Inflation still lukewarm
Weekly Cash Commentary
For many years now, waiting for inflation to rise to an acceptable level has been akin to the watching that pot of water sitting on the stove come to boil: it hasn’t happened. The Federal Reserve, tasked by Congress to maintain price stability, has long established it would like to see 2% inflation as measured by personal consumption expenditures (PCE index). The recent revamping of its approach to monetary policy has put even greater emphasis on this goal. Policymakers have said they will now allow inflation to exceed that number temporarily—the equivalent of leaving the kitchen and not returning until the water bubbles over.
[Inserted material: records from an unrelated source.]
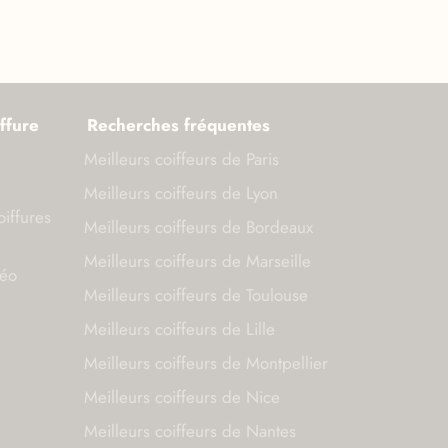
ffure
Recherches fréquentes
Meilleurs coiffeurs de Paris
Meilleurs coiffeurs de Lyon
oiffures
Meilleurs coiffeurs de Bordeaux
Meilleurs coiffeurs de Marseille
déo
Meilleurs coiffeurs de Toulouse
Meilleurs coiffeurs de Lille
Meilleurs coiffeurs de Montpellier
Meilleurs coiffeurs de Nice
Meilleurs coiffeurs de Nantes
So far, inflation seems be at least simmering. Year-over-year, PCE (core) rose to 1.6% in August from April’s 0.9%. But we all know the jump is from catastrophic disruption due to Covid-19. It remains under the reading of 1.9% in February. The other gauge of inflation, the consumer price index (core CPI) is now at 1.7%. While that is up from 1.2% in both May and June, it’s down from 2.4% in February (this number has occasionally exceeded 2%, but it is, again, the Fed favors PCE). Retail sales are improving, but it likely will take much time for demand to rise enough to raise prices. We should eventually get there, but don’t spend time waiting by the proverbial stove for it to happen.